*** Passage ***

ASEAN+ March 17, 2018 01:00

By The Nation

Piers Leach, the country manager for Diebold Nixdorf in Myanmar, talks to The Nation’s KHINE KYAW in Yangon about the company’s expansion plans.

TECHNOLOGY company Diebold Nixdorf aims to capitalise on the expansion plans of Myanmar banks, providing the software and hardware – including automatic teller machines (ATMs) – that will underpin their rollout of banking services nationwide, said Piers Leach, the firm’s country manager for Myanmar.

“With the ATM expansion of local banks in rural areas, we will see additional expansion with cash recycling machines and forex machines in rural and less populated areas. They will require machines, equipment, technology and professional services that we are happy to support,” said Leach, who expects the company to enjoy higher growth in Myanmar this year.

Leach, in an exclusive interview, said Myanmar banks are keen to exploit the latest technology to ensure customer satisfaction. He believes technology used by Myanmar’s banking sector is on a par with that of other Asean countries, including Malaysia and Thailand, and will evolve rapidly.

According to available statistics, there are more than 3,000 ATMs in Myanmar, and the firm has acquired over 50 per cent of the market share for them, despite intense competition with four main competitors. The firm sells all its machines through three sales partners in the country.

“We are still the market leader, and all the major banks including CB, KBZ, Aya, Yoma and AGD are our customers. We deal with most of the private banks, and will carry on growing the business and continue support to customers here,” Leach said.

The executive stressed the importance of the firm’s cooperation with CB Bank, which has been expanding in foreign exchange and cash recycling.

The firm provides professional services for all of CB Bank’s 700-plus ATMs across the nation. According to the contract, the bank aims to double its size of ATM network with the firm’s technology.

Leach said the had firm had enjoyed healthy growth since opening its Yangon office in January last year.

“Within one year, we are where we expected we should be. Our growth is better than expected,” he said.

He considers Myanmar banks’ expansion of their ATM network, the need for equipment, and their thirst for the latest technology will be the major drivers of the firm’s growth. He believes the firm’s in-country presence can fuel the growth thanks to providing customer convenience.

“For us, it is really important to open the office here. If they have any issues, customers can directly reach us. We are close to customers and can better understand them. We can be their preferred choices of supply because we are here,” he said.

The firm now has over 40 employees in Myanmar – most of them are skilled engineers who provide technical support and professional maintenance. They are based in six major locations across Myanmar to fix any technical problems as quickly as possible.

Except for Leach, all the employees are locals, with over 30 per cent them women.

*** Data under study ***

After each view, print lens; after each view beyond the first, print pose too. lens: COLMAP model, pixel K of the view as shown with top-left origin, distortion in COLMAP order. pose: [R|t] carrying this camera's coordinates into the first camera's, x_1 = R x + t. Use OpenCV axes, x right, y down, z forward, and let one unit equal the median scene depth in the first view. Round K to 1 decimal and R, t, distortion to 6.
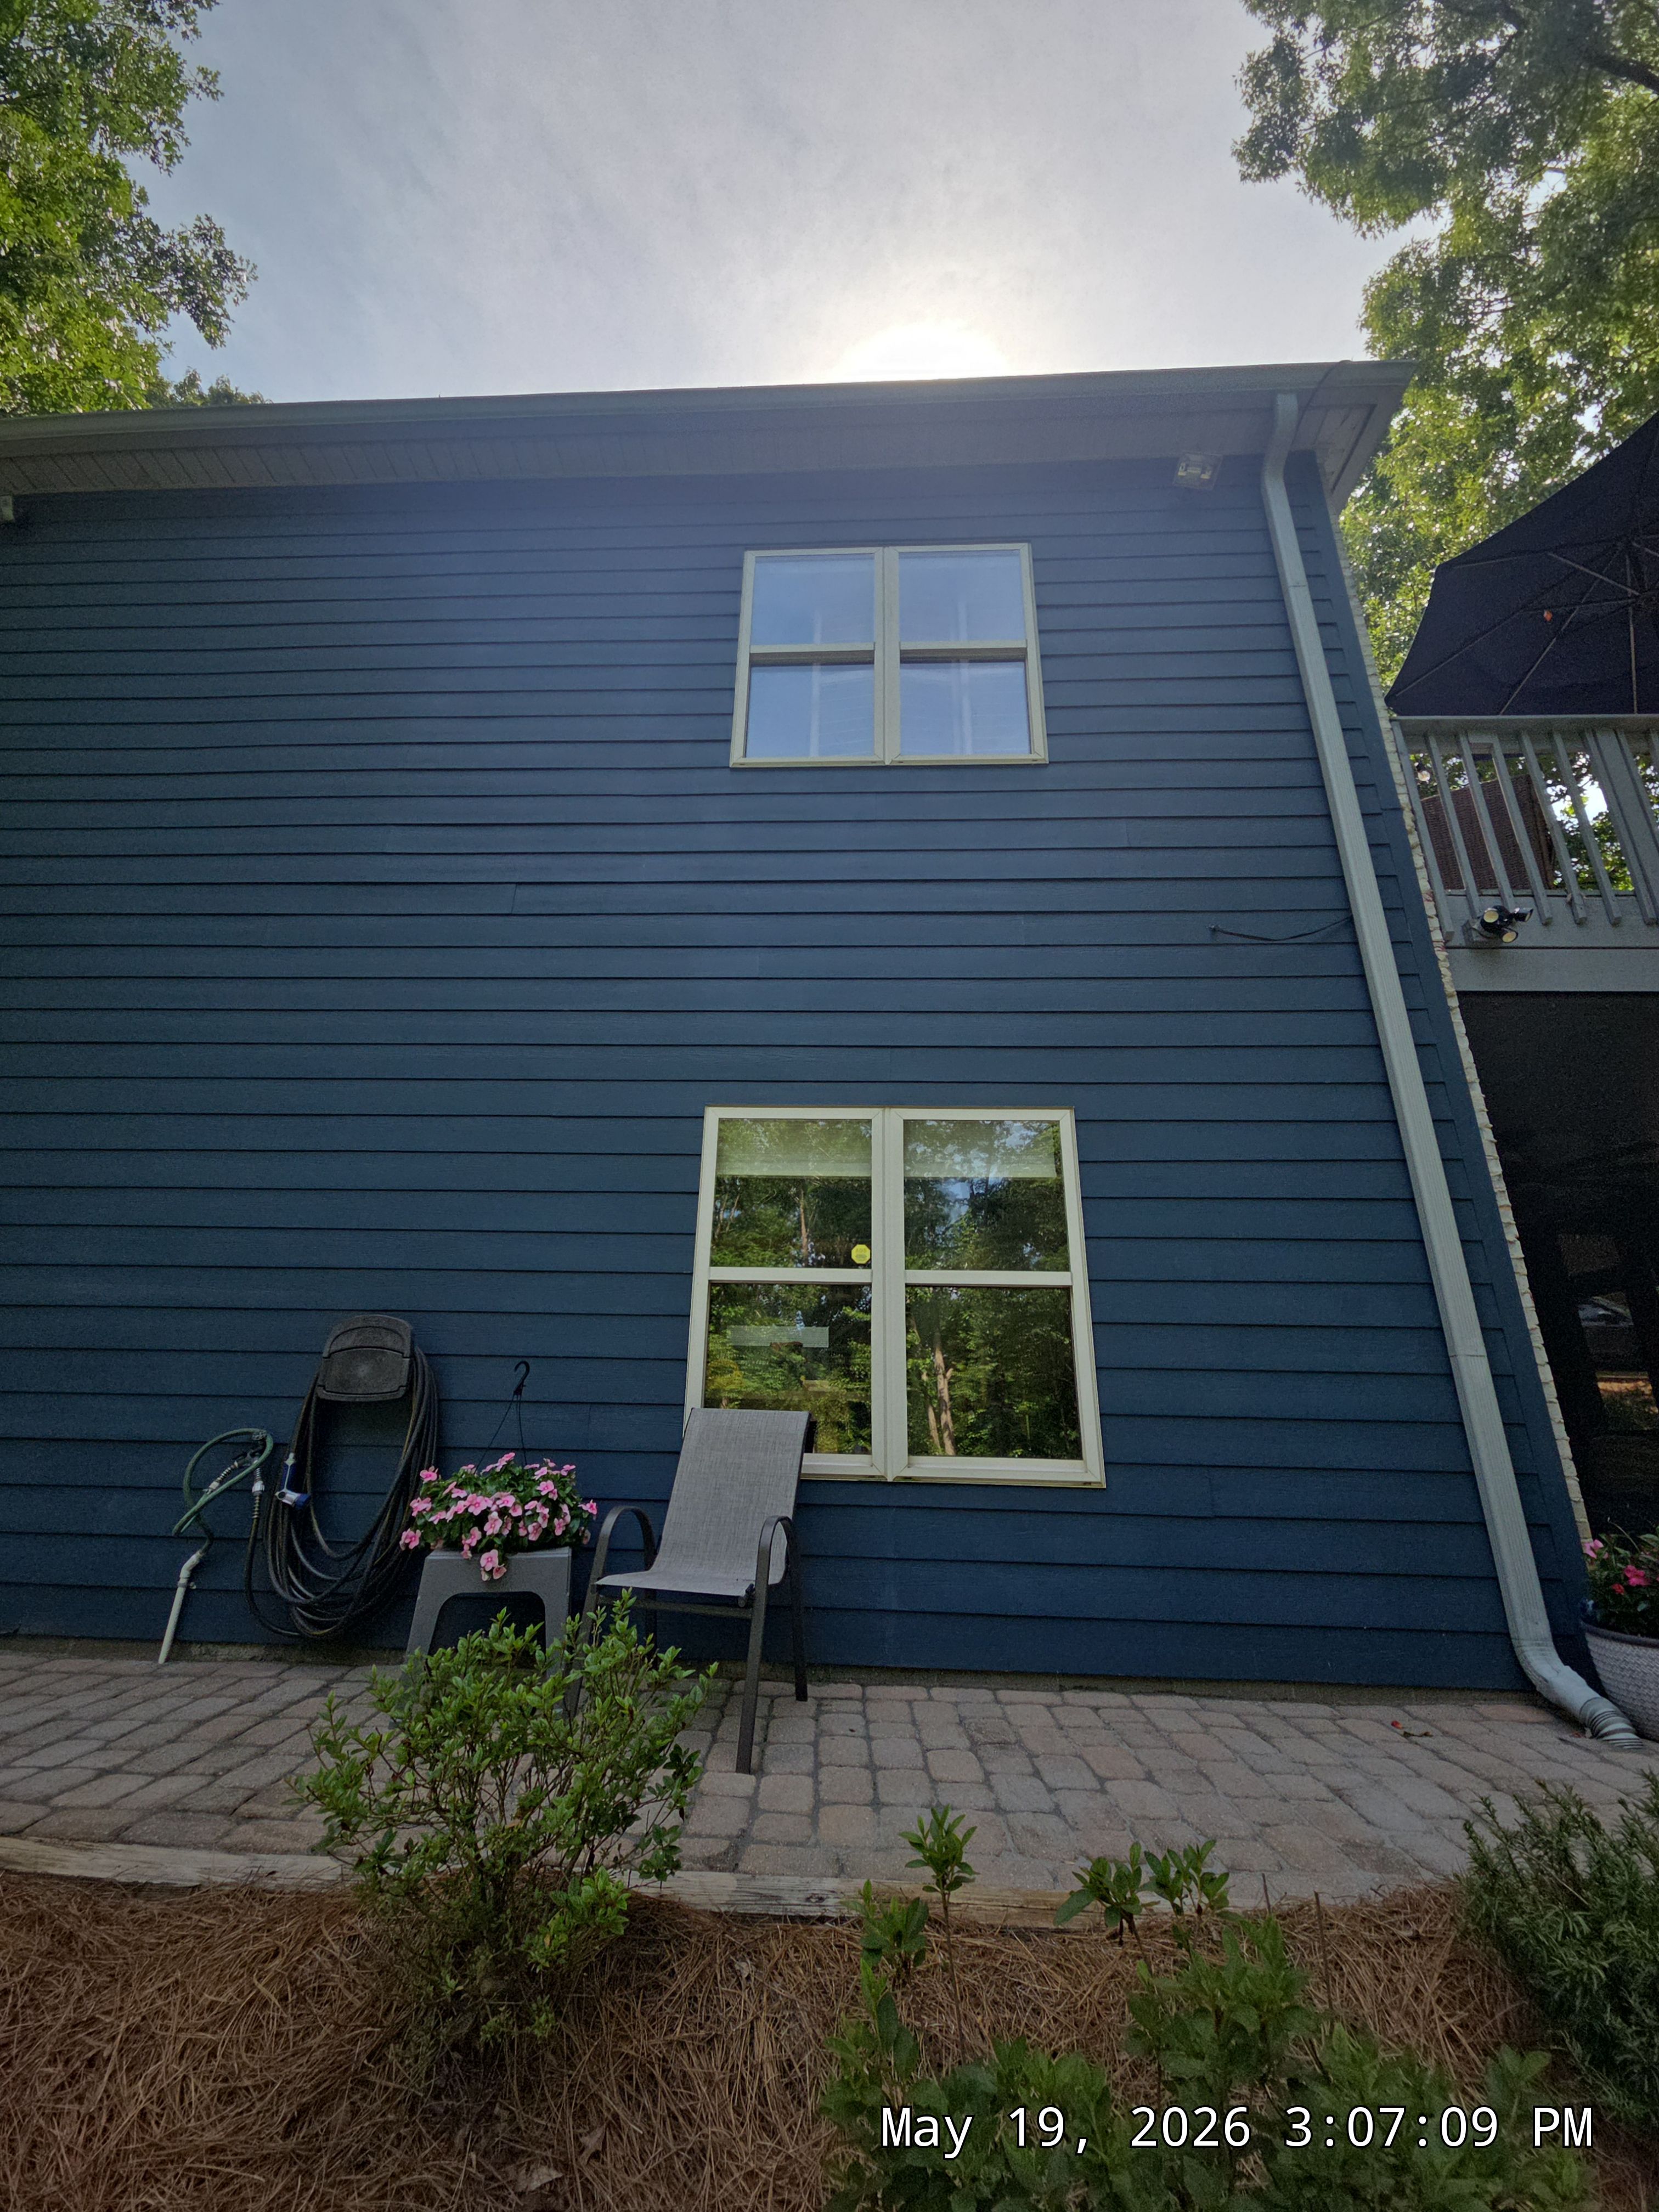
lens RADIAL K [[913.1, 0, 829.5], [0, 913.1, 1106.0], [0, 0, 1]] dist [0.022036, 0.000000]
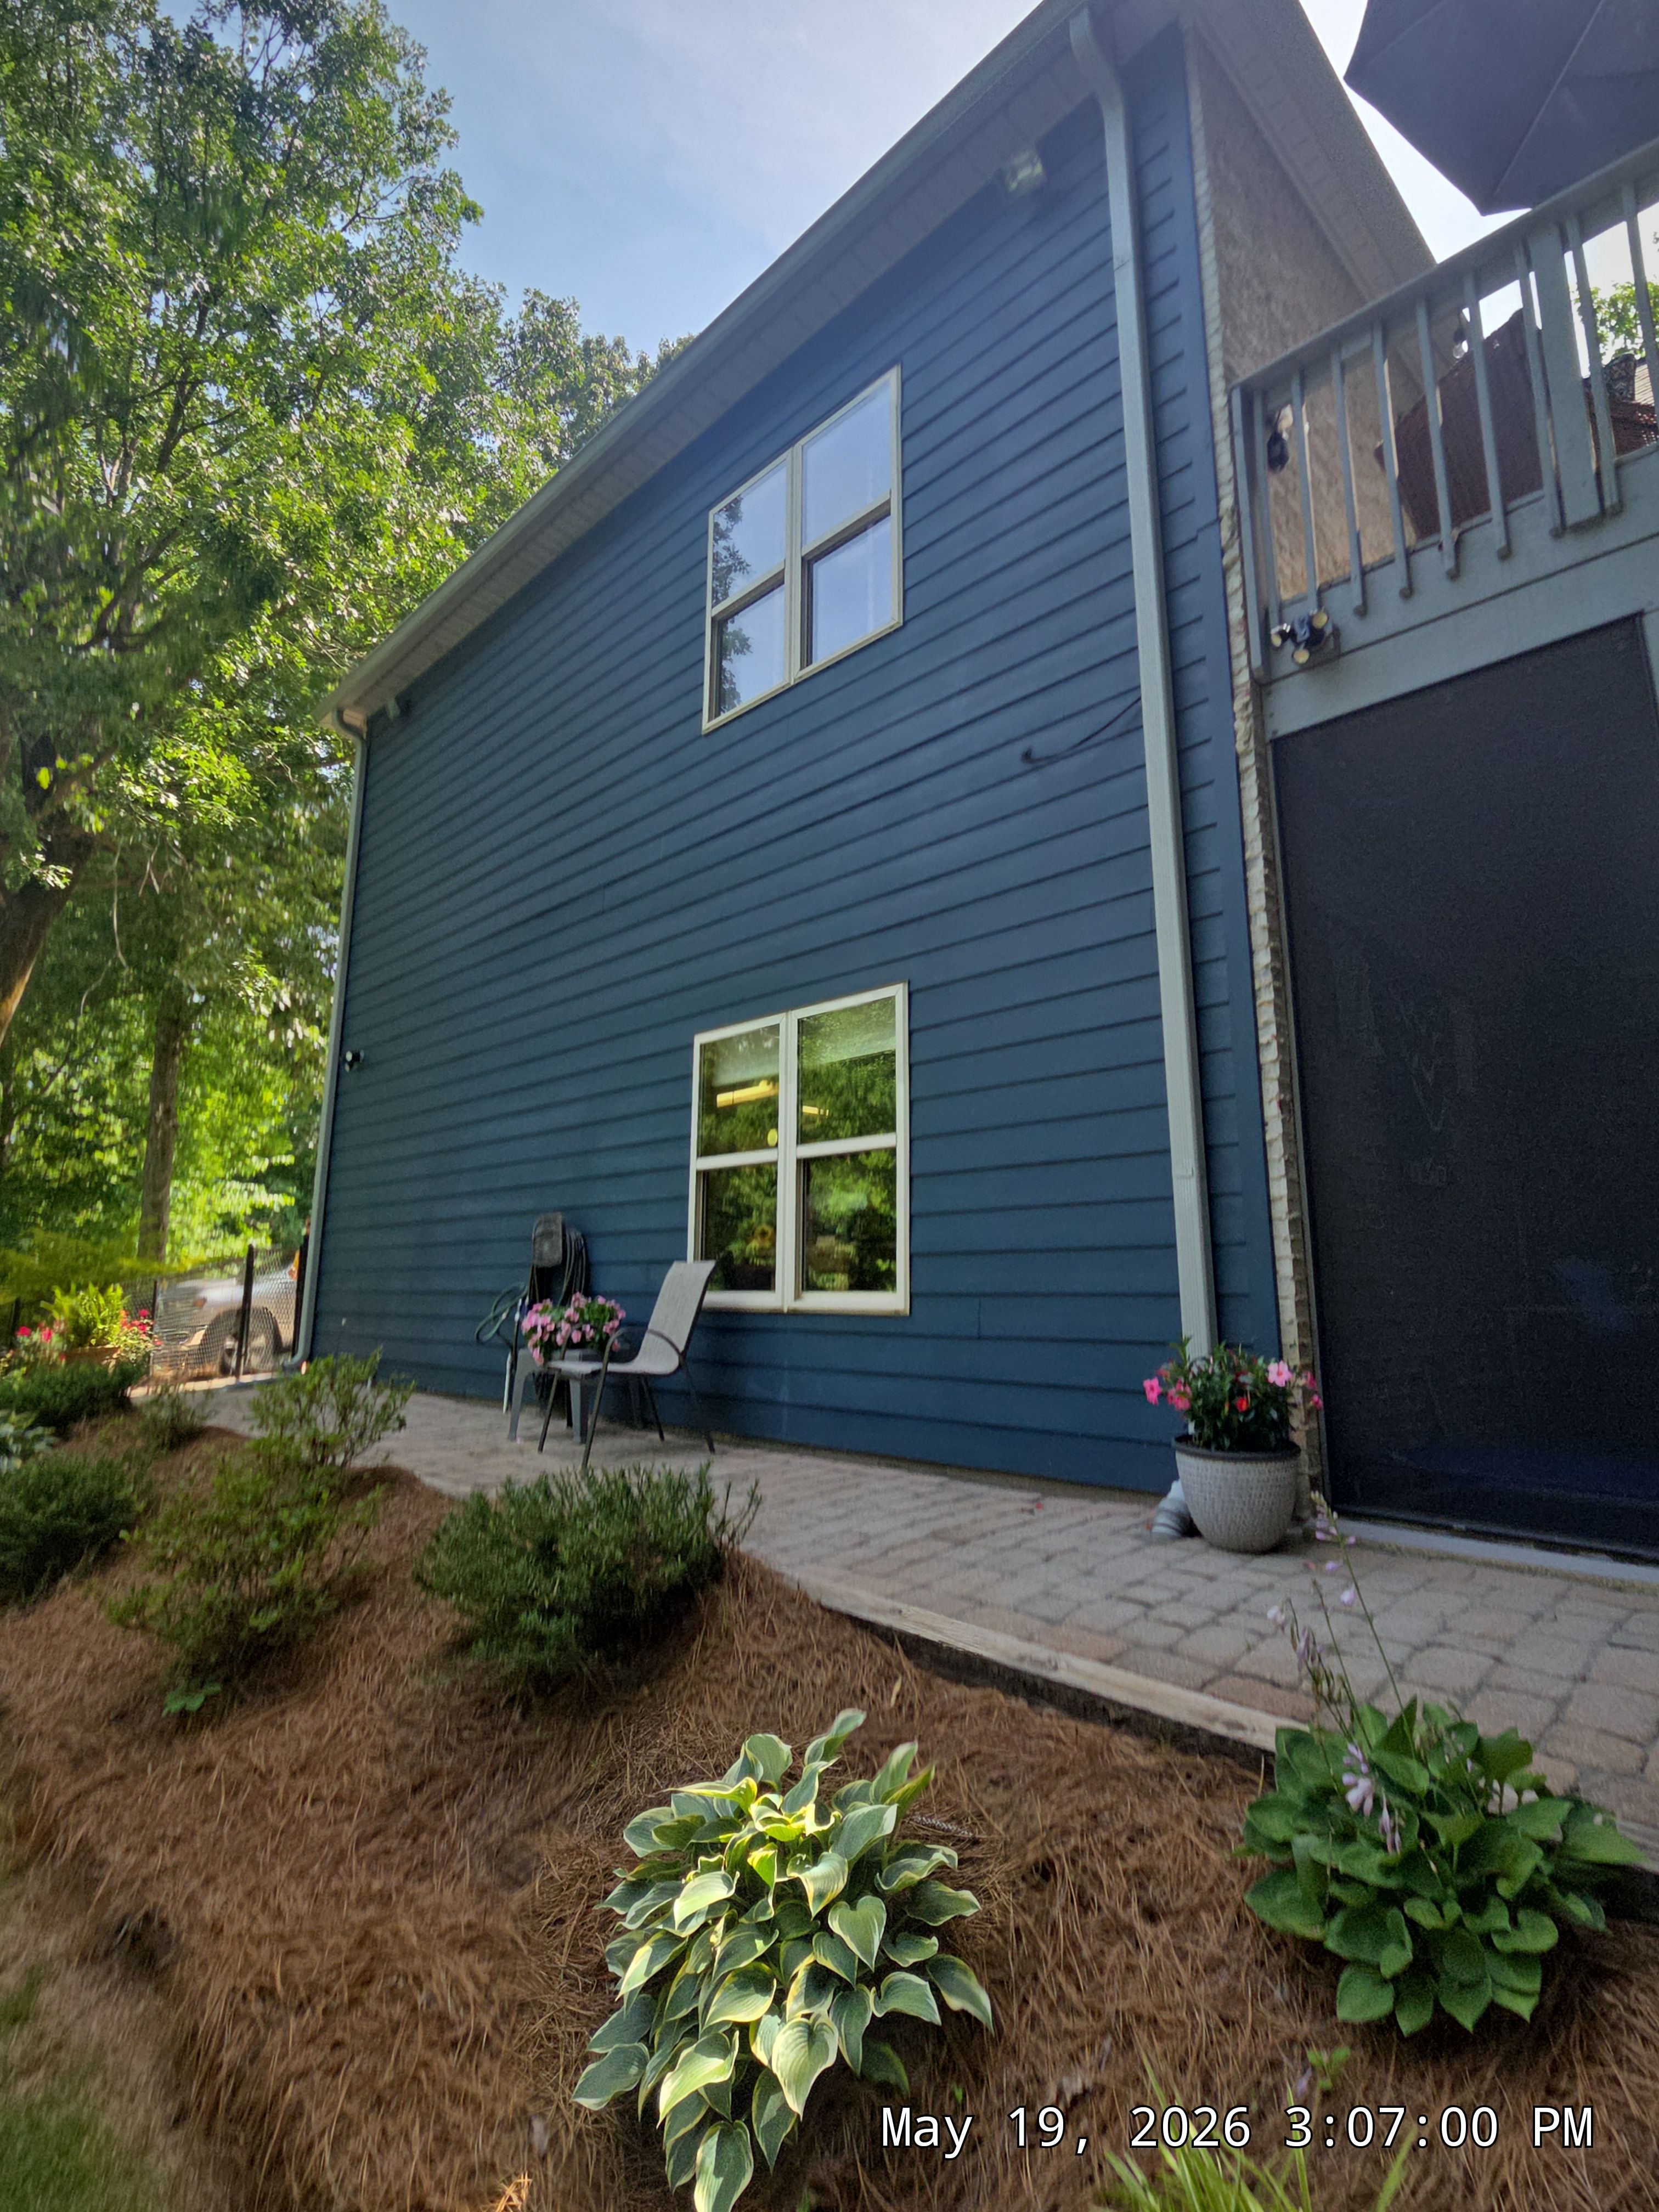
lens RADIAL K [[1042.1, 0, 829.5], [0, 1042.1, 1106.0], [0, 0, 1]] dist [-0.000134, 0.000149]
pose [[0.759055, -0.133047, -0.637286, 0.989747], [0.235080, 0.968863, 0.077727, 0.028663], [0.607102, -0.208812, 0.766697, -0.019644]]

***
*** Data under study ***

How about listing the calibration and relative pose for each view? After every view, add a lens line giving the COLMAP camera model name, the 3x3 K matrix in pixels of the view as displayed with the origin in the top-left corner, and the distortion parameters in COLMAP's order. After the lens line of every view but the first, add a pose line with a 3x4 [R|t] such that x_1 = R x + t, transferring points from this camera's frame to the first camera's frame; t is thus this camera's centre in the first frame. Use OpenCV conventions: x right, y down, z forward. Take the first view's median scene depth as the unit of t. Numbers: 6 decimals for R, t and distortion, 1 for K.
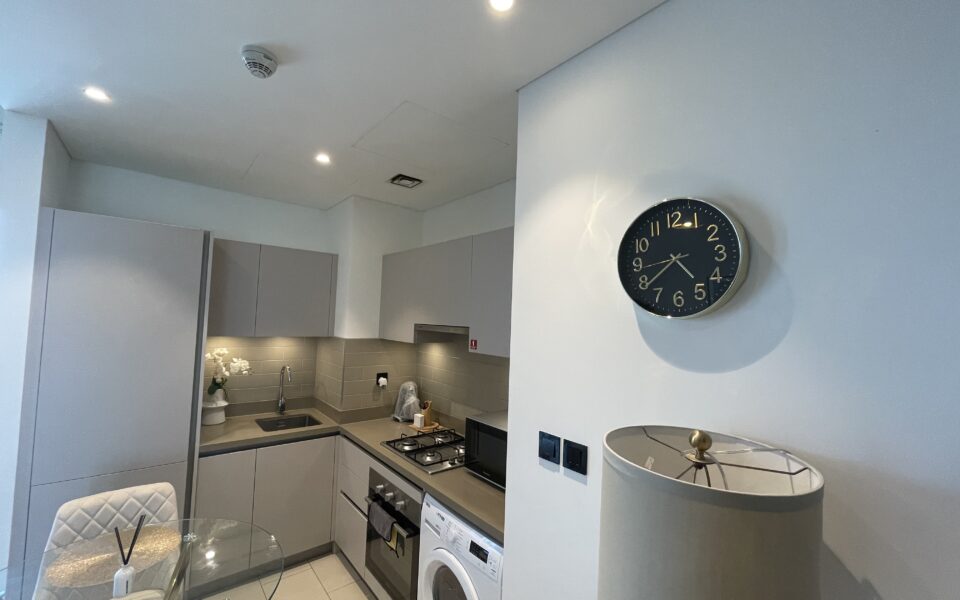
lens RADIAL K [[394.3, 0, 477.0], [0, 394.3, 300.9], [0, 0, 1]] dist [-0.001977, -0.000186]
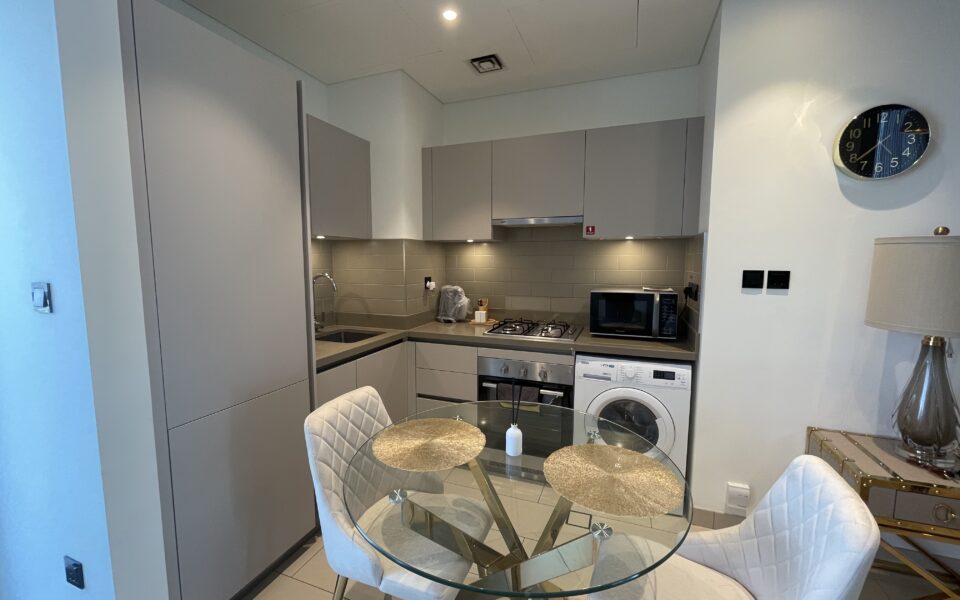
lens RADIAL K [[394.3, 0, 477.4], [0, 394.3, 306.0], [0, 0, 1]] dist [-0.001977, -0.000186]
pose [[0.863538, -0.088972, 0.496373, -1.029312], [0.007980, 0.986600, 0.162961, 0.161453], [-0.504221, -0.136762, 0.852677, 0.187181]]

***
*** Data under study ***

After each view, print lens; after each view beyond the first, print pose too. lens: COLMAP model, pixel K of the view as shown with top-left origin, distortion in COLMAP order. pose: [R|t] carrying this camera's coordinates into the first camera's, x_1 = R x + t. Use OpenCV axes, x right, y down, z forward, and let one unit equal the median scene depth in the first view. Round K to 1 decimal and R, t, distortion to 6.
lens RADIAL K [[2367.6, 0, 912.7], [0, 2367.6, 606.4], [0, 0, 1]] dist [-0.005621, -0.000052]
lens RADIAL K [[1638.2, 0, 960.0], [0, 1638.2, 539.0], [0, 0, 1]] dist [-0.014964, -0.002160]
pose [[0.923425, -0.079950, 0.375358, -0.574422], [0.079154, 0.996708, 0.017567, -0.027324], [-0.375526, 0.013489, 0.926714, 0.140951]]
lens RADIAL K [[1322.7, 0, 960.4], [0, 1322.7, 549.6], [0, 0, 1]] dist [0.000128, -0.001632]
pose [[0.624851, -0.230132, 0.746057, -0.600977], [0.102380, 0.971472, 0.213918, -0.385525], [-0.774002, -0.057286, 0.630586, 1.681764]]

***

> **Task instructions**
1. Can you condense the paragraph in the Diebold Nixdorf article that begins "According to available statistics" into a short bulleted list of its main facts?
2. Could you continue the article on Diebold Nixdorf in Myanmar, starting after its final sentence?

> **Answers given**
1.
- Myanmar has more than 3,000 ATMs.
- Diebold Nixdorf holds over 50 percent of that market despite intense competition from four main rivals.
- The firm sells all its machines in the country through three sales partners.

2.
Leach said the employees were trained through the firm’s global training programme to build up their capacity. He hopes to hire more staff when the business expands.

“We hired talented local staff, and they have been trained with a global perspective. We keep on building the team. If anybody leaves, we will have a replacement shortly,” he said.

“We have trained our employees to make sure their ability is good enough to take higher positions if necessary.”

The firm mainly focuses on the banking and retail industries, and is also looking at opportunities to expand to money services in cooperation with local partners.

“Currently, the majority of our customers are from the banking industry. But we are looking to expand into retail,,” he said.

“We have partnered with some major retailers in the market including supermarkets and convenience stores, and also hope to get some businesses with City Mart Holdings. All the retailers are looking to improve the current technology, and City Mart will probably be going on the same direction.”

Leach said things had been smooth for the firm in Myanmar, despite the country’s low ranking in World Bank’s “Doing Business” report.

“We have not faced many business obstacles as we grow. Things are not going to change overnight,” he said. “We are continuously seeing improvements, and the government is trying to make things easier for foreign businesses. So, things are getting better and easier for us to work here.”

In the next three years, Leach foresees a lot of innovations, particularly in the banking industry. He seems optimistic about the firm’s growth in Myanmar, with support from the company’s other offices in the Asia-Pacific region.

“Myanmar has some advantages over Thailand, Malaysia and other Asean countries. You can evolve very quickly,” he said.

“The government is doing a relatively good job. It is going to take a long time but you cannot expect changes overnight. It is a process that will come for sure.”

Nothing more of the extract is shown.